Eurosport - Sat, 28 Jul 10:13:00 2007

Française de Jeux's Sandy Casar made amends for his narrow loss to Cedric Vasseur last week by taking a breakaway victory in stage 18 of the Tour de France.

CYCLING 2007 Tour de France Sandy Casar - 0

The Frenchman proved the strongest of a quartet that had been in front all day, sprinting clear of Axel Merckx, Laurent Lefevre and Michael Boogerd while Tom Boonen led home the peloton 8 minutes 34 seconds later.

Yellow jersey Alberto Contador finished in the second part of the peloton, and saw his lead in the overall standings over Cadel Evans cut by three seconds to one minute 50 seconds.

After a series of unsuccessful attacks at the start of the stage, Lefevre (Bouygues Telecom) and Casar attacked on the Côte de Salvezou, and were quickly joined by Frederick Willems (Liquigas) and Boogerd (Rabobank).

Keen to take his first ever stage win in the Tour de France in the last year of his professional career, T-Mobile's Merckx hared off from the peloton in pursuit of the lead quartet.

Up the road, the second canine collision of the Tour took place, as a stray dog ran out into the road, causing Willems to crash and taking Casar with him. While Casar was soon back up on his bike, Willems took far longer to recover, and was eventually caught by the peloton.

The incident played into the hands of Merckx, who was able to join Casar and work with the Frenchman to reach the duo out in front.
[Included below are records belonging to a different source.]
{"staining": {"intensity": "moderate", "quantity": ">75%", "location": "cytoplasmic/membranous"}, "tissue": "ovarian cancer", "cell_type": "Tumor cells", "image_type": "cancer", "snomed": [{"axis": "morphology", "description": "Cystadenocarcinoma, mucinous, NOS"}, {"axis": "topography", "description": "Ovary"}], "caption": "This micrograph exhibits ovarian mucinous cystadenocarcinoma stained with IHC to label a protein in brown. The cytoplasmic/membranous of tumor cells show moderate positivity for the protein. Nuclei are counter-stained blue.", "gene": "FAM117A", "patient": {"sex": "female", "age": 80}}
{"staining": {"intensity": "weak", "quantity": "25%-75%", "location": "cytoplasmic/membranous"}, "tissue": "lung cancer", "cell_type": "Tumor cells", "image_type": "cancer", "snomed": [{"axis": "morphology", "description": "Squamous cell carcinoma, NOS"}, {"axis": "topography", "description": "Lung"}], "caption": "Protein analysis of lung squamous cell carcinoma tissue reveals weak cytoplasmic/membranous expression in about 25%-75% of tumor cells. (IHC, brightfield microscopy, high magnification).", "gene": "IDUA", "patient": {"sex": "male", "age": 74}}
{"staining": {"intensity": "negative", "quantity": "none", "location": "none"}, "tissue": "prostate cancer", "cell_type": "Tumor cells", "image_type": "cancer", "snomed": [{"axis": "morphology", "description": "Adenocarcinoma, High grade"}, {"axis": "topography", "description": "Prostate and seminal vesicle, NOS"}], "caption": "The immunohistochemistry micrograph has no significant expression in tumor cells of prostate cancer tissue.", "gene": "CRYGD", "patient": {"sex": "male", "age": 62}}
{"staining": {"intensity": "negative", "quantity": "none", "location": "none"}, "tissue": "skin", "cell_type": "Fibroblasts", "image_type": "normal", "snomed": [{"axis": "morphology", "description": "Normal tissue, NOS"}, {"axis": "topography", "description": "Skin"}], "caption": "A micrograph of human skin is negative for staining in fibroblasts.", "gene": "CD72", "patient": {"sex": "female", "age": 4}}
With none of the teams in the peloton bothered about taking the stage to a mass sprint, the quartet were given a free reign and built a lead that grew to almost 18 minutes. Seeing Mikel Astarloza's place in the top ten of the general classification under threat from Boogerd, the Euskaltel finally stirred life into the pack with 25 kilometres to go, and the time gap between the two groups came tumbling.

Aware he was unlikely to prevail in a sprint, Lefevre launched a huge attack six kilometres from home, and Boogerd was forced to dig deep to close the sizeable gap the Frenchman created.

Casar then took advantage of a traffic island to burst clear three kilometres from home, only to be caught in the final kilometre with Boogerd again having led the chase.

The Frenchman would not be denied though, and moved clear of his three rivals over the last 150 metres to take his first stage win in the Tour.